● **TEXTO EN ESTUDIO**
• • • • •
Lo que se describe en estos dos párrafos discrepa profundamente de muchas experiencias religiosas, casi parece un malentendido. Hay concepciones religiosas en las que el mundo terreno tiene un inmenso valor, pues en él hay huellas del mundo trascendente. Y viceversa, en el cristianismo el mundo ultraterreno no significa la desaparición del individuo ni de su experiencia existencial, desintegrado en la divinidad (como en el budismo), sino la continuación de la existencia actual en un estado de perfección, esa es la meta. El mundo ultraterreno es la elevación a la perfección del mundo actual.
Con respecto a la supuesta «fe que calma», me parece que hay un malentendido. La fe no calma, sino que intranquiliza y mucho, pues crea conflictos, obliga a analizar, a tomar decisiones, a enfrentarse con muchas cosas, incluso uno consigo mismo. Basta leer a San Agustín para entender la inquietud que produce la fe, que es creencia o esperanza, pero nunca certeza absolutísima. Pascal, creo, la definía como una apuesta (en la que por supuesto no puede excluírse la posibilidad de perder).
Desde luego también hay formas de fe que son autoengaño. Pero ¿no hay acaso racionalismos tranquilizadores y agnosticismos y ateísmos cuyo único fin es dar una respuesta fácil, sin plantearse preguntas? ¿No puede ser el ateísmo resultado de una lamentable falta de imaginación al no poder figurarse y menos aún percibir una realidad que no sea inmediata y material?
Agradezco sinceramente al autor del blog el respeto que, desde su agnosticismo, muestra hacia los creyentes. Es una actitud que no abunda y que aprecio mucho.
Aquí la actitud siempre ha sido y será la de respetar a quien respeta. Tampoco entre los creyentes abunda la consideración hacia quienes no lo somos. Predominan la condescendencia o el rechazo. Personalmente, creo que todo anhelo de perfección es ilusorio. Nada humano puede serlo. La idea de que la existencia no tiene sentido y de que la muerte es el final de todo es de digestión difícil. La religión me parece el modo más fácil de combatir el desasosiego que ello provoca. Finalmente, no creo que el ateísmo sea producto de la falta de imaginación, sino de la capacidad de discernir entre aquello que imaginamos, y la realidad, siempre más cruda.
• • • • •
● **CONSIGNA**
Copie literalmente el pasaje del texto sobre la fe y el ateísmo que comienza en «Agradezco sinceramente al» y termina en «que aprecio mucho.».
• • • • •
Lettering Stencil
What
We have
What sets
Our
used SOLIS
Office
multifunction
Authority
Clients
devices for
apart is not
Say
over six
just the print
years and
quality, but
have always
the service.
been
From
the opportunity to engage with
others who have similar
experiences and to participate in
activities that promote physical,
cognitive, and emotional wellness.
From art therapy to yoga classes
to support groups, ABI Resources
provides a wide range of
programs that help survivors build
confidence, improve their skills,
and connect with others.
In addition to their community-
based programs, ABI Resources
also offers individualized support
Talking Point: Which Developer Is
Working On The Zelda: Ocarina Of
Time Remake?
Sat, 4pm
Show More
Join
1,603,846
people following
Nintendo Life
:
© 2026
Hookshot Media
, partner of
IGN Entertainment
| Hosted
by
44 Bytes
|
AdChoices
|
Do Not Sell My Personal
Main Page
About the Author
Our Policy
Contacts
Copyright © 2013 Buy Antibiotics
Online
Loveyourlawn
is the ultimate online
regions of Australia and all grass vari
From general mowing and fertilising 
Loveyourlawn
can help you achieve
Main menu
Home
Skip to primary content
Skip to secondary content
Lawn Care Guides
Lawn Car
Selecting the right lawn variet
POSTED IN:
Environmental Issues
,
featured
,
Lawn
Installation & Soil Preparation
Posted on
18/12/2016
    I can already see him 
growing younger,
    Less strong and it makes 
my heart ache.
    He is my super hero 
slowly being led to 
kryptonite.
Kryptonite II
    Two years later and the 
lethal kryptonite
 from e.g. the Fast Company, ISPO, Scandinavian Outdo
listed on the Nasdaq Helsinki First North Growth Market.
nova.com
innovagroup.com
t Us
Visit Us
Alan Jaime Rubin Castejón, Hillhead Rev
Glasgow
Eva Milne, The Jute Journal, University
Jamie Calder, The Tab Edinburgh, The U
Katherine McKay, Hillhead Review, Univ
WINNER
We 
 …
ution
• • • • •
● **RESPUESTA**
Agradezco sinceramente al autor del blog el respeto que, desde su agnosticismo, muestra hacia los creyentes. Es una actitud que no abunda y que aprecio mucho.